**Check your understanding**:
A. Write out the passage of the post about driving the writer's mother around that opens with the words containing "Preparing me for" and closes with "IT FUCKING HASN'T.".
B. Pick up the post about driving the writer's mother around from its last line and carry it on.

------ Source document

Preparing me for motherhood

OK, before I even start, just fucking save all your comments like "Well, that's you mom and you should just go" and "You sound like a rude daughter." Just fucking save it, ok?

I am so God damned tired of running all over the fucking place. That is all I do. I work FROM HOME. That means my car time should be down to a minimum. However, the hubs works so fucking much that he is never here to pick up the slack. EVER. The agreement was when I got this job that if he was available, (ha ha, yeah right) he would schlep my mother around to her various things in order that I could have a day off here and there. Let me tell you how that worked out.

IT FUCKING HASN'T.

------------
------ Information shown

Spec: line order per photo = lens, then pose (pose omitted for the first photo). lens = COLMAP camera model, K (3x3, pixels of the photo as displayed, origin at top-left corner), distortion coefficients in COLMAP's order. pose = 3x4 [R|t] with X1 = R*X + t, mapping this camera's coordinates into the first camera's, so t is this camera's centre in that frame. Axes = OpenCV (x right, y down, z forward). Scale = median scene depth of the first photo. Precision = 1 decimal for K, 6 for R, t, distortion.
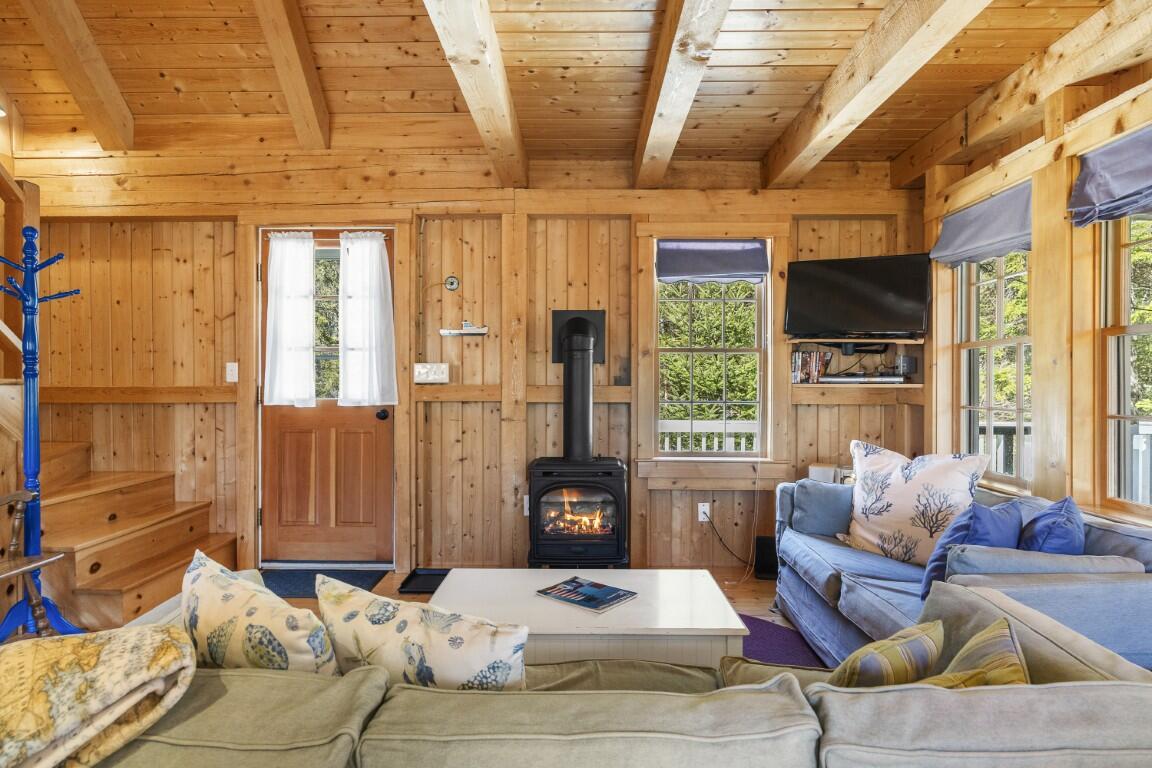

------------

**Results for each task**:
A.
Preparing me for motherhood

OK, before I even start, just fucking save all your comments like "Well, that's you mom and you should just go" and "You sound like a rude daughter." Just fucking save it, ok?

I am so God damned tired of running all over the fucking place. That is all I do. I work FROM HOME. That means my car time should be down to a minimum. However, the hubs works so fucking much that he is never here to pick up the slack. EVER. The agreement was when I got this job that if he was available, (ha ha, yeah right) he would schlep my mother around to her various things in order that I could have a day off here and there. Let me tell you how that worked out.

IT FUCKING HASN'T.

B.
I know all you moms bust your ass working and then keeping a house and then dragging the kids to their various obligations while trying to have a life of your own. I get that. But guess what? I don't have fucking kids. Shouldn't my time be MY DAMN TIME? Should I not be able to have a modicum of privacy? Well, I fucking don't. My mother barges into whatever room she feels like. I close my bedroom door when I go to take a shower and she will just stroll on through like "hi." Not that I gave two craps about her seeing this Venus-like bod I got going on, but FUCK. GET OUT. I want 3 damn minutes (THREE MINUTES THAT I AM NOT WORKING) to not have someone in my face. I need to go here. When can we do this? This doctor's appt is this day. I know you just went to the grocery, but I need this. (That one fires me up the most.) I don't fault the hubs for working. I know that he picks up all this OT because, ya know, we kinda got used to like electricity and food and shit. We be all crazy like that. But, muthafuckah, I am so fucking tired of doing everything else. If this is even half as bad as what it is like to be a mother (granted, I don't get to deal with snotty noses and projectile vomit) then I am getting my damn tubes tied in a double knot. Nothing gets done in this house unless I do it. NOTHING with the exception of grass cutting and pool maintenance.

Hey, other two people who live in this house????? Pick up a damn sponge. I promise you - they don't bite. And guess what? I have a job too.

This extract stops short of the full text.